Work item
Every line of the data must be retyped exactly as it stands.

>>>>>

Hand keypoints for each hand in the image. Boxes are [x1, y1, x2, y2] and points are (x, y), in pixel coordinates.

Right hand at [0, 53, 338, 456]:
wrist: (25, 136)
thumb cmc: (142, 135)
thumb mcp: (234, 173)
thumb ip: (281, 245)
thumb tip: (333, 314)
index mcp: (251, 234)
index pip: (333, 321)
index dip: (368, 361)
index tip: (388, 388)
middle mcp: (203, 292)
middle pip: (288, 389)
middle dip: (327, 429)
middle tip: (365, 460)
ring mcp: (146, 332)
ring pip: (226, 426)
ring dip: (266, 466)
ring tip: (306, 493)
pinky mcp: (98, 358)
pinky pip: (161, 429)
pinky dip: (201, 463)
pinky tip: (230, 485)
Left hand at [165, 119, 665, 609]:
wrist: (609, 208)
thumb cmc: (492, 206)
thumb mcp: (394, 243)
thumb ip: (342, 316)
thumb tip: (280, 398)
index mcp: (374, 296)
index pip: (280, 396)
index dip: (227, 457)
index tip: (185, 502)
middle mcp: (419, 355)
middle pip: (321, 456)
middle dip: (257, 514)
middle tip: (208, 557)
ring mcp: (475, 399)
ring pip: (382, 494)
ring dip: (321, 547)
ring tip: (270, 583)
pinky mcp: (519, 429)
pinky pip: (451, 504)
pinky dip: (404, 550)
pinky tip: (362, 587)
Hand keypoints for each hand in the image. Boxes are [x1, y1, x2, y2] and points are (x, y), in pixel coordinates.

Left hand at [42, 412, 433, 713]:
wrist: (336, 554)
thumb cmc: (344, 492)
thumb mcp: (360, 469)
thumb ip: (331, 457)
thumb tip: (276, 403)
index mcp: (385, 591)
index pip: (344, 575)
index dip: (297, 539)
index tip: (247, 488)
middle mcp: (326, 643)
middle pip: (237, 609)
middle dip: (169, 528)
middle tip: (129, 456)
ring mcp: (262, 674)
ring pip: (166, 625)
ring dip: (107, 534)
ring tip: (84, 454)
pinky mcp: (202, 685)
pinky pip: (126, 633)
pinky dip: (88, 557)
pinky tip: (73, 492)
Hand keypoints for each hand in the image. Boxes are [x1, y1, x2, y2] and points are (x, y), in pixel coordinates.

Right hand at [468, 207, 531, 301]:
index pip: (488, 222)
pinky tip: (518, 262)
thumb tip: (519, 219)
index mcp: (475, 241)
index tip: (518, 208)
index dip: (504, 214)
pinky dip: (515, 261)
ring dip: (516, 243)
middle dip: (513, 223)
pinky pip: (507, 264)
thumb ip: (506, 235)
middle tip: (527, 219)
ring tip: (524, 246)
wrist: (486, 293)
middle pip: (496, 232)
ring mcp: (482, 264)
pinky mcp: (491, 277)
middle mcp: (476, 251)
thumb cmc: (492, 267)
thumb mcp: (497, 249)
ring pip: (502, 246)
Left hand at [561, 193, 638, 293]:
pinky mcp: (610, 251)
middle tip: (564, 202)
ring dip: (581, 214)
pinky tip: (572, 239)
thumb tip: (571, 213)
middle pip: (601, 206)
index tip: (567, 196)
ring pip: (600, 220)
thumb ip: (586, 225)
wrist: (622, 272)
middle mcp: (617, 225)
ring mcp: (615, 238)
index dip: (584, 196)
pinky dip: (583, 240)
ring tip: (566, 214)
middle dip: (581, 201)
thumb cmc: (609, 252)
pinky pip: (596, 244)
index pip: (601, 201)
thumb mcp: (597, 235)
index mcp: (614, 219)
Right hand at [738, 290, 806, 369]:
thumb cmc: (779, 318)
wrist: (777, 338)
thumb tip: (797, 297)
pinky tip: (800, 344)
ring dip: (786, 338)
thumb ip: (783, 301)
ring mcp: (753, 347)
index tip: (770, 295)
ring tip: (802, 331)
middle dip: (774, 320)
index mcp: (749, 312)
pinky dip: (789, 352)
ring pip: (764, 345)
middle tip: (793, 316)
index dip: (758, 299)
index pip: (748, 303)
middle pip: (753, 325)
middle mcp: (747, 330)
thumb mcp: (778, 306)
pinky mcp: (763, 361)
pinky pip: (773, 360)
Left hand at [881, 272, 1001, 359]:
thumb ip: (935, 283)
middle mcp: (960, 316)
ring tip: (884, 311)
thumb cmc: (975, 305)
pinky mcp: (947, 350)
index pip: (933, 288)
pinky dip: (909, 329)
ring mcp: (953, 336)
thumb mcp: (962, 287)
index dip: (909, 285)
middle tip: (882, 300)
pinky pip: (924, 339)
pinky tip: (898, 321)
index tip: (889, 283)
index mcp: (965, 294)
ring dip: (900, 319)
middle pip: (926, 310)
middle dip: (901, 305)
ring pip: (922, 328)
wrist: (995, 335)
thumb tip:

<<<<<

Response to this task
Hand keypoints for each hand in the image. Boxes are [x1, y1, x2, y2] and points are (x, y), in pixel coordinates.

Right hand at [0, 53, 338, 456]:
wrist: (25, 136)
thumb cmc: (142, 135)
thumb mcp: (234, 173)
thumb ip: (281, 245)
thumb tip: (333, 314)
index mcp: (251, 234)
index pip: (333, 321)
index dip: (368, 361)
index tip: (388, 388)
middle mcp: (203, 292)
middle pip: (288, 389)
middle dip: (327, 429)
middle tip: (365, 460)
ring mcp: (146, 332)
ring pip: (226, 426)
ring dip: (266, 466)
ring tip: (306, 493)
pinky mcp: (98, 358)
pinky pip: (161, 429)
pinky dip: (201, 463)
pinky tip: (230, 485)
Left hand at [165, 119, 665, 609]:
wrist: (609, 208)
thumb cmc: (492, 206)
thumb mcp: (394, 243)
thumb ip: (342, 316)
thumb tip: (280, 398)
index mcp: (374, 296)
index pip: (280, 396)
index dip: (227, 457)
index tip: (185, 502)
middle mcp: (419, 355)
middle pip: (321, 456)
middle dip: (257, 514)
middle tip: (208, 557)
ring mcp: (475, 399)
ring pip: (382, 494)
ring dip: (321, 547)
ring tip: (270, 583)
pinky mcp: (519, 429)
pinky pip: (451, 504)
pinky dip: (404, 550)
pinky tip: (362, 587)
Hand keypoints for each hand in the image. Boxes are [x1, y1, x2, y2] and points are (x, y), in pixel coordinates.

Left hand at [42, 412, 433, 713]:
wrist: (336, 554)
thumb cmc: (344, 492)
thumb mcp: (360, 469)
thumb ip: (331, 457)
thumb tip: (276, 403)
index mcp: (385, 591)
index pip: (344, 575)
index dip: (297, 539)
index tip: (247, 488)
middle mcp: (326, 643)
middle pip: (237, 609)
middle dip: (169, 528)
middle tip: (129, 456)
ring mcp: (262, 674)
ring pip: (166, 625)
ring dip: (107, 534)
ring tip: (84, 454)
pinky mcp: (202, 685)
pinky pip: (126, 633)
pinky dip: (88, 557)
pinky tip: (73, 492)
Hand keypoints for each hand in the image. Boxes are [x1, y1, x2, y2] and points are (x, y), in pixel coordinates.

Right hand at [468, 207, 531, 301]:
index pip: (488, 222)
pinky tip: (518, 262)
thumb tip: (519, 219)
index mcp: (475, 241)
index tip: (518, 208)
index dip: (504, 214)
pinky dip: (515, 261)
ring dip: (516, 243)
middle dip: (513, 223)
pinky pip: (507, 264)
thumb ip: (506, 235)
middle tip: (527, 219)
ring tip: (524, 246)
wrist: (486, 293)
middle pip: (496, 232)
ring mcp: (482, 264)
pinky mcp: (491, 277)
middle mcp: (476, 251)
thumb cmc: (492, 267)
thumb mcp: (497, 249)
ring pip: (502, 246)
Left hand at [561, 193, 638, 293]:
pinky mcp: (610, 251)
middle tip: (564, 202)
ring dip: (581, 214)
pinky tip: (572, 239)
thumb tip: (571, 213)
middle pip: (601, 206)
index tip: (567, 196)
ring pip: (600, 220)
thumb ip: (586, 225)
wrist: (622, 272)
middle mcp: (617, 225)
ring mcp: (615, 238)
index dip: (584, 196)
pinky dip: (583, 240)
ring tip: (566, 214)
middle dip: (581, 201)
thumb cmc: (609, 252)
pinky pip: (596, 244)
index pip: (601, 201)
thumb mcp: (597, 235)
index mcp: (614, 219)
Right hand at [738, 290, 806, 369]:
thumb cmc: (779, 318)
wrist: (777, 338)
thumb tip: (797, 297)
pinky tip: (800, 344)
ring dip: (786, 338)
thumb ip: (783, 301)
ring mcp: (753, 347)
index tip: (770, 295)
ring tip: (802, 331)
middle dip: (774, 320)
index mcp: (749, 312)
pinky dip: (789, 352)
ring pip: (764, 345)
middle tip: (793, 316)
index dip: (758, 299)
index pip: (748, 303)
middle pip: (753, 325)
middle mcp: (747, 330)
thumb mcp: (778, 306)
pinky mcp: (763, 361)
pinky pip: (773, 360)
Left hand at [881, 272, 1001, 359]:
thumb ip: (935, 283)
middle mcp: (960, 316)
ring tip: (884, 311)
thumb cmc: (975, 305)
pinky mcp: (947, 350)
index pip: (933, 288)
pinky dip: (909, 329)
ring mcp: (953, 336)
thumb mcp: (962, 287)
index dip: (909, 285)
middle tip: (882, 300)
pinky pip: (924, 339)
pinky tip: (898, 321)
index tip: (889, 283)
index mcp: (965, 294)
ring dip: (900, 319)
middle pip: (926, 310)
middle dip: (901, 305)
ring pip: (922, 328)
wrist: (995, 335)
thumb tip:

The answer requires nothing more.